24 Eylül 2014 Çarşamba

Okuduğunuz Her Şeye İnanmayın: Salyangoz Kabukları ve Fibonacci Sayıları

Demek ki, neymiş efendim?
Doğa bile sanıldığı kadar mükemmel değilmiş.
Ya da bizim mükemmel sandığımız farklı bir şeymiş.

Basit bir tanım meselesi yani.


Oraj POYRAZ
L2fSIJNoA0xfSNxA


Okuduğunuz Her Şeye İnanmayın: Salyangoz Kabukları ve Fibonacci Sayıları

Matematiğin Baş Döndürücü Dünyası

23 Eyl, 04:44 –

İnsanlar mucizelere inanmak isterler.
Hayatın tamamının mucizelerle dolu olmasını isterler.
Her şeyin birbirine kusursuz bir şekilde oturmasını, olaylar, olgular ve sistemlerde hiçbir pürüz olmamasını isterler.
Bu, insan türünün beyin yapısı ve çalışma prensipleri düşünüldüğünde anlaşılırdır.
Fakat yine de tanıdığımız en karmaşık yapı olan beynimizin, bu kadar basit hatalara düşebildiği gerçeğini göz önünde bulundurarak, etrafımızı incelerken çok daha dikkatli ve gerçekçi olmamız gerekmektedir.
Burada, yardımımıza bilimsel yöntem ve analiz metotları koşmaktadır.
Çünkü insanlar, kendilerini kandırmaya açıktırlar.
Duygularına hemencecik yenik düşerler, bu bakımdan zaafları vardır.
Söylediğimiz gibi, her şeyin büyüleyici, her şeyin sıradışı, her şeyin olağanüstü, her şeyin masalsı olmasını isteriz.
Ancak doğa kusurludur.
Bu kusurları görmezden gelerek bilim üretemeyiz.
Çünkü kusurlara bakarak, hataları anlayarak, eksiklikleri fark ederek sistemlerin nasıl çalıştığını, nasıl çalışmaları gerektiğini, neden kusursuz olamayacaklarını anlarız.
Hatta bu sayede onları geliştiririz, doğadakilerden daha başarılı sistemler üretebiliriz.

HP, Apple, Netscape Communications gibi birçok büyük teknoloji firmasında yazılım mühendisi olarak görev almış olan, aynı zamanda astronomi, biyoloji, matematik gibi alanlarda araştırmalar yürüten, teknoloji ve bilim yazarlığı yapan, bilimin yayılması için konuşmalara katılan Akkana Peck, deniz kabuklarının matematiği ile ilgili bir araştırma yazısı üzerinde çalışırken ilginç bir gerçekle karşılaşmış.

▶ _Mevcut Kayıtlar_
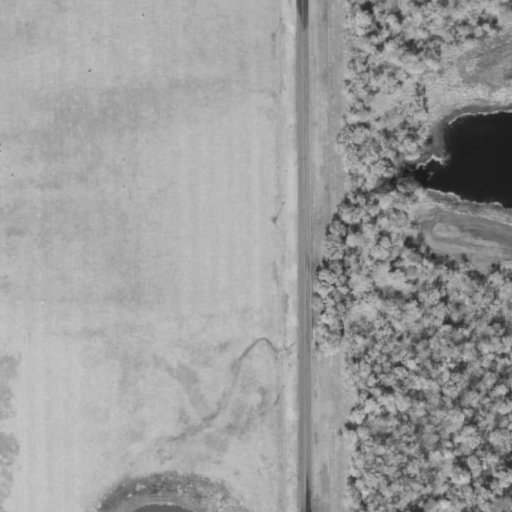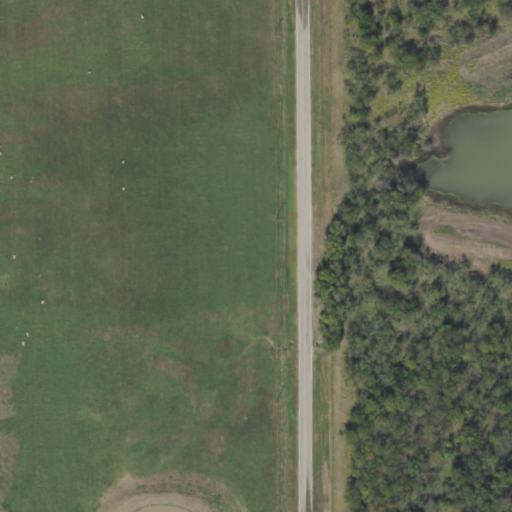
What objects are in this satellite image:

---

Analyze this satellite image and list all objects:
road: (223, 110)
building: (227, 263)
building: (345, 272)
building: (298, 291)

▶ _Çözülecek Problemler_
a: Salyangoz kabukları ve Fibonacci sayıları üzerine olan metinde "Bu, insan türünün" sözcüklerini içeren yerle açılıp "gelerek bilim üretemeyiz." ile kapanan bölümü kelimesi kelimesine yeniden yazın.
b: Kayıtlarda "Analyze this satellite" ifadesini içeren satırla açılıp "building: (298, 291)" ifadesini içeren satırla kapanan bölümü, iki uç satır da dahil olmak üzere, yalnızca bu satırlarla sınırlı kalarak aynen alıntılayın.
Metin ile kayıtlar arasında hiçbir bağlantı yoktur.

▶ _Görev Çıktıları_
a:
Bu, insan türünün beyin yapısı ve çalışma prensipleri düşünüldüğünde anlaşılırdır.
Fakat yine de tanıdığımız en karmaşık yapı olan beynimizin, bu kadar basit hatalara düşebildiği gerçeğini göz önünde bulundurarak, etrafımızı incelerken çok daha dikkatli ve gerçekçi olmamız gerekmektedir.
Burada, yardımımıza bilimsel yöntem ve analiz metotları koşmaktadır.
Çünkü insanlar, kendilerini kandırmaya açıktırlar.
Duygularına hemencecik yenik düşerler, bu bakımdan zaafları vardır.
Söylediğimiz gibi, her şeyin büyüleyici, her şeyin sıradışı, her şeyin olağanüstü, her şeyin masalsı olmasını isteriz.
Ancak doğa kusurludur.
Bu kusurları görmezden gelerek bilim üretemeyiz.

b:
Analyze this satellite image and list all objects:
road: (223, 110)
building: (227, 263)
building: (345, 272)
building: (298, 291)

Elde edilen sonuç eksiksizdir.